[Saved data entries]

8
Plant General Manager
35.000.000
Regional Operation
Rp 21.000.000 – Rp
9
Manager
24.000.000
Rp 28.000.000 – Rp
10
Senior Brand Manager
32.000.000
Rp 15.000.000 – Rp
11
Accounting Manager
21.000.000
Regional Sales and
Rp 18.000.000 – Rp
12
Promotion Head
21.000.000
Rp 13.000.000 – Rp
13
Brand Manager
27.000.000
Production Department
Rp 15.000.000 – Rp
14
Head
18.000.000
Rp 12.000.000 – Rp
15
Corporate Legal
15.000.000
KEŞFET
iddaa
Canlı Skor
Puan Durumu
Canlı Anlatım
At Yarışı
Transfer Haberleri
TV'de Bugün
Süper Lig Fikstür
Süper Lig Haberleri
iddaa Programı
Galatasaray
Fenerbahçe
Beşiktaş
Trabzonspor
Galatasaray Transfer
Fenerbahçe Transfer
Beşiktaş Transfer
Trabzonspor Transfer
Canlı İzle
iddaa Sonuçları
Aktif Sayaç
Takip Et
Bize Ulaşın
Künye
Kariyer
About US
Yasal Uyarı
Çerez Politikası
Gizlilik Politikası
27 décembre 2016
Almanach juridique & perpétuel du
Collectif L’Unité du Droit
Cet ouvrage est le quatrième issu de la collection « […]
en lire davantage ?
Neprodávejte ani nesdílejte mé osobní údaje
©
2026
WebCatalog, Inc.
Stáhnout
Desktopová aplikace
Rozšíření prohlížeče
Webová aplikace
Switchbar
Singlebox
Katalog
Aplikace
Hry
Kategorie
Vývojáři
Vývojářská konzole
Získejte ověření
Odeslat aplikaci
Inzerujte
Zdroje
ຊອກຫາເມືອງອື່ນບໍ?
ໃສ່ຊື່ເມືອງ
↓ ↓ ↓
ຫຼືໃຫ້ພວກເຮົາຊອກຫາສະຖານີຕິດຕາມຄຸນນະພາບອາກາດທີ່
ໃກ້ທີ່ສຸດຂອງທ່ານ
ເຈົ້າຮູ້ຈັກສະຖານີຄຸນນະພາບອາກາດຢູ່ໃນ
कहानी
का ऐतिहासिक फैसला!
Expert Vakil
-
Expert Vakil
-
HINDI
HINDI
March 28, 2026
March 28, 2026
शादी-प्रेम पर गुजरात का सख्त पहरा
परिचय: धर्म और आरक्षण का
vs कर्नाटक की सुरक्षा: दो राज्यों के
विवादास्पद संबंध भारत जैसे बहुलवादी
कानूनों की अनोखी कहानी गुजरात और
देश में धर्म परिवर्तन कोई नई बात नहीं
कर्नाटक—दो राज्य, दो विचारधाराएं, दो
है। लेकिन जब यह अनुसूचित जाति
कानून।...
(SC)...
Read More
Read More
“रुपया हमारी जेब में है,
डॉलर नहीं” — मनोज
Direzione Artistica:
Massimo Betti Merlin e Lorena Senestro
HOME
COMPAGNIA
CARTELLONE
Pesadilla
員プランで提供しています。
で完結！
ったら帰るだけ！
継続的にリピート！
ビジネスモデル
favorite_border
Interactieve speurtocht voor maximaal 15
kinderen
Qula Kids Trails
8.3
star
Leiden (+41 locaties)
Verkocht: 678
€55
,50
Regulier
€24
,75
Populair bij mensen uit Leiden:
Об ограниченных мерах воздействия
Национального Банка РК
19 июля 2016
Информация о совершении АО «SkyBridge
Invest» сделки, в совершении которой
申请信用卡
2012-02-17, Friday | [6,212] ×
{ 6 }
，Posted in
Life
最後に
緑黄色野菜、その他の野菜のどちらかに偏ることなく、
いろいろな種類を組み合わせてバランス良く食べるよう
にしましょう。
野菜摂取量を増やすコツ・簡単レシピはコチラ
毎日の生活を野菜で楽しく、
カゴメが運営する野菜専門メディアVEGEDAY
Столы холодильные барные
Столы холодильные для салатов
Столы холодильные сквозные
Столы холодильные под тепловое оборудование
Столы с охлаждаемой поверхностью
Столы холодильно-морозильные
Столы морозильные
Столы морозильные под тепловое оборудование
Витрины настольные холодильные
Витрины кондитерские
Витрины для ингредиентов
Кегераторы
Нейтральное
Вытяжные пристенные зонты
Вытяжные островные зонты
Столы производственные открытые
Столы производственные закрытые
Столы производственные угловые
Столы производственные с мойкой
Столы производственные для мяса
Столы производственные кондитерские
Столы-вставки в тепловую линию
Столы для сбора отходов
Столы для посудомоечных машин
...
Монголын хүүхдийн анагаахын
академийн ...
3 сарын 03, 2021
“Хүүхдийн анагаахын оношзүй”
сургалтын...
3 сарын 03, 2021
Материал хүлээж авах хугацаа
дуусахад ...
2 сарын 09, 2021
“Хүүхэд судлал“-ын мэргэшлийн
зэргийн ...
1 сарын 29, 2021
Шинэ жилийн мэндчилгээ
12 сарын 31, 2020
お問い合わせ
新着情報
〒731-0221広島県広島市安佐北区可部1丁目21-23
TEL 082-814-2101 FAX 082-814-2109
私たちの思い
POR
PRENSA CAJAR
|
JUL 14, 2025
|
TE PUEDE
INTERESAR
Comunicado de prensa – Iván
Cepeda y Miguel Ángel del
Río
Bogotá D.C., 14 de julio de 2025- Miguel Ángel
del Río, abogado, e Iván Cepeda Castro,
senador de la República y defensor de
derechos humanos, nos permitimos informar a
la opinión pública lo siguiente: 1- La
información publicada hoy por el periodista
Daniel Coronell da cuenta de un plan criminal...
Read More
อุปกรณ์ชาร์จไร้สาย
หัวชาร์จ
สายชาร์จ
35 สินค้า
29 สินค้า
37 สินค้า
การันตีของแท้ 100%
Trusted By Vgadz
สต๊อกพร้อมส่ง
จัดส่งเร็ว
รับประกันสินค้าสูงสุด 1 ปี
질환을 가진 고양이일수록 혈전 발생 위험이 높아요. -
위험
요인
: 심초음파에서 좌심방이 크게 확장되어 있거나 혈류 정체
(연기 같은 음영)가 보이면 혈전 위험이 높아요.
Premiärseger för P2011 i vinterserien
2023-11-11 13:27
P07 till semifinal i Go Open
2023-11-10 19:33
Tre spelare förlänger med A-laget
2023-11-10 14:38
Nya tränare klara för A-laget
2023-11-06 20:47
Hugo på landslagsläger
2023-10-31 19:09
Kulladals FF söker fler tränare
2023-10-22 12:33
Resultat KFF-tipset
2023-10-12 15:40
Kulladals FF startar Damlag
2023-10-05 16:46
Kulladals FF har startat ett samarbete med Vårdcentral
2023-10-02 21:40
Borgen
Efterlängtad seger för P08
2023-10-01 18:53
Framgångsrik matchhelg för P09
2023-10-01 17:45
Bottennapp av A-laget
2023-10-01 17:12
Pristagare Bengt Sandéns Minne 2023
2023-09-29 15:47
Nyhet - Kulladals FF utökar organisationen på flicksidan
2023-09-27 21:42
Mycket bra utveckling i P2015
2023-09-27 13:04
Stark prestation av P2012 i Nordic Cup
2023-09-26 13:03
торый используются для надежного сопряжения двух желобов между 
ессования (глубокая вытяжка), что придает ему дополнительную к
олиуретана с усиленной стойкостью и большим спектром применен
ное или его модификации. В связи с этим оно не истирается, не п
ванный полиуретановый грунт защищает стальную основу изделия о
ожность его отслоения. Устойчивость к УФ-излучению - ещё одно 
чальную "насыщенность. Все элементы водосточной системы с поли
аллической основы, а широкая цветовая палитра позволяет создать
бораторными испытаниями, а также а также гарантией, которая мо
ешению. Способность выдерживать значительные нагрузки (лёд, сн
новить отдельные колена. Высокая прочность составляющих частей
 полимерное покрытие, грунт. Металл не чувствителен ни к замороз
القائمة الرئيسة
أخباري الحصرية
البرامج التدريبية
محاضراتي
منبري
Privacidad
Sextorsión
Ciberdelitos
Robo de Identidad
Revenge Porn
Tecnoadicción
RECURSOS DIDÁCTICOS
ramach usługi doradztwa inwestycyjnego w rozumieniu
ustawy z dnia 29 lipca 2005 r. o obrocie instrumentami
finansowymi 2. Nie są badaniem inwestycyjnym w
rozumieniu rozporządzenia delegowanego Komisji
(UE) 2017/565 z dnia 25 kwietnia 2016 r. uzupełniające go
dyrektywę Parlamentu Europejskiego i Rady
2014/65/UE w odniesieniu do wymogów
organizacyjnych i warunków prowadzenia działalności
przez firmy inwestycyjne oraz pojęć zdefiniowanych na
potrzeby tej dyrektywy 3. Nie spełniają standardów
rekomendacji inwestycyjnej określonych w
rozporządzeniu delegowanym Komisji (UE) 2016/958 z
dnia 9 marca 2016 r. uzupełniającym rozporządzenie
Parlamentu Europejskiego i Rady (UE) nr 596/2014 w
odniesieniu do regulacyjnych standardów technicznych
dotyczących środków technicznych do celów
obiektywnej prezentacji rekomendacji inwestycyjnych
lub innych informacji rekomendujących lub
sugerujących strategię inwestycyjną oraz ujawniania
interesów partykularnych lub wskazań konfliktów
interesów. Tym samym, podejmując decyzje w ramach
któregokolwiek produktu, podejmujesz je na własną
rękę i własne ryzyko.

→ Action item: Filter the entries down to the lines with the word "Miguel" in them, and copy those lines.

→ Reply to the exercise:
Cepeda y Miguel Ángel del
Bogotá D.C., 14 de julio de 2025- Miguel Ángel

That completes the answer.